Women constantly live with social anxiety and their guards up, which often leads to physical and mental health issues. As a psychological first aid provider, I also often get to hear other women’s stories and experiences about sexual violence/abuse or the fear of it. All public places- educational institutions, neighborhoods, workplaces, and cultural and/or religious communities often experience one or all of following complex emotions like fear, anger, or disbelief when sexual violence happens in proximity.
Globally 1 out of 3 women are directly affected by sexual violence, and often it is used as a tool to spread fear and assert control hence affecting the other two women in that equation too.
Along with anxiety, there is hopelessness that seeps in.
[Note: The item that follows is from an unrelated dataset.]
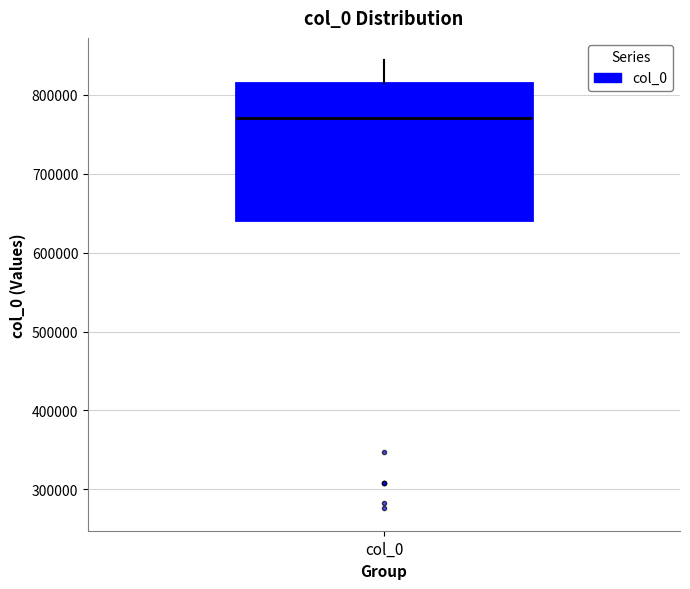

Read this box plot against the y-axis: the position of the median line, the range covered by the box, and the ends of both whiskers. The values are not printed on the chart, so give them approximately, as read against the axis.

median 770000, box 640000 to 820000, whiskers 640000 to 840000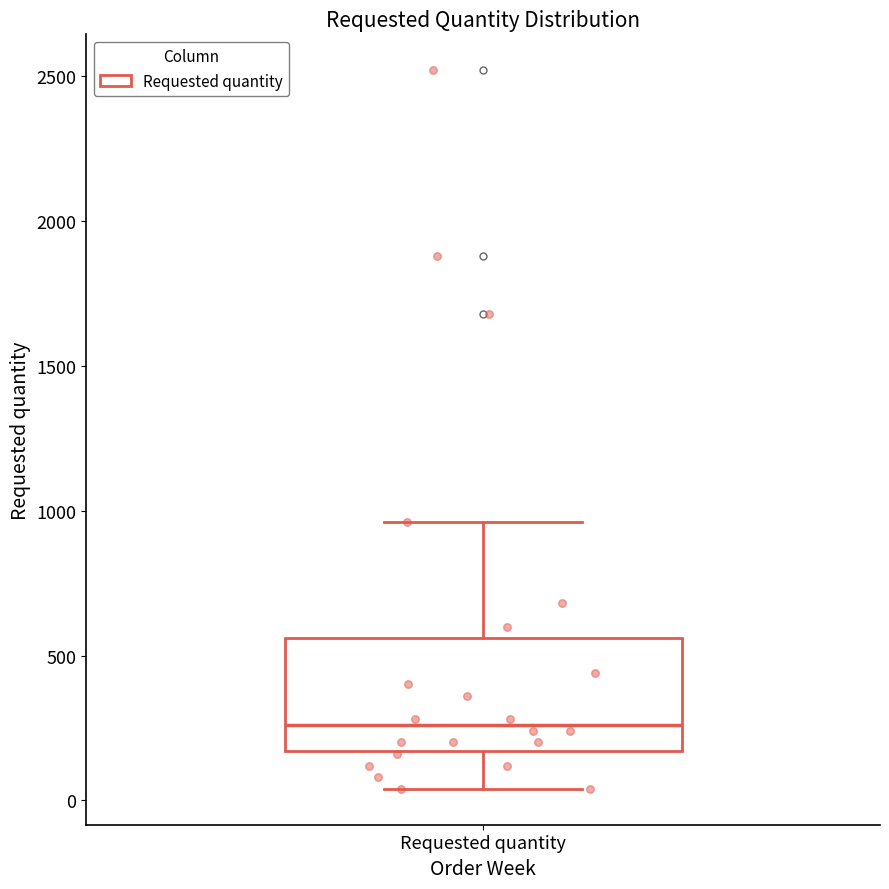

Where does the upper whisker of the box for Requested quantity end on the y-axis? The values are not printed on the chart, so give them approximately, as read against the axis.

950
If nothing has changed for the better in the four decades of my life so far, will it ever change?
A grim future?
And if it doesn’t, does it mean my daughter and all other girls in the future have to keep living under this cloud of fear and shame regarding sexual crimes? And god forbid if they fall prey to one also be ready to be either symbolized as a Nirbhaya or Disha and also be victim-blamed?
Laws have changed, there is increased chatter about sexual violence online, but the mindset in families and homes is still not improving. This everyday misogyny and sexism around me add to my depression and hopelessness. I am also appalled at how rape is treated as a moral issue and not an issue of violence, which it actually is. The words and sexist terminology with over and undertones of humiliation, outrage, honor, modesty, chastity, or morality is used in rape cases. The re-victimization of the victims/survivors through disbelieving, insensitive police and other law enforcement agencies, cumbersome and almost never-ending legal procedures have shaken my faith is not just my republic, my democracy but also in the humanity around me.
Indira Gandhi had once famously said no woman is safe till every woman is. I often think of this and empathize with all those women and girls who are most vulnerable, even amongst all of us who are all vulnerable in this regard.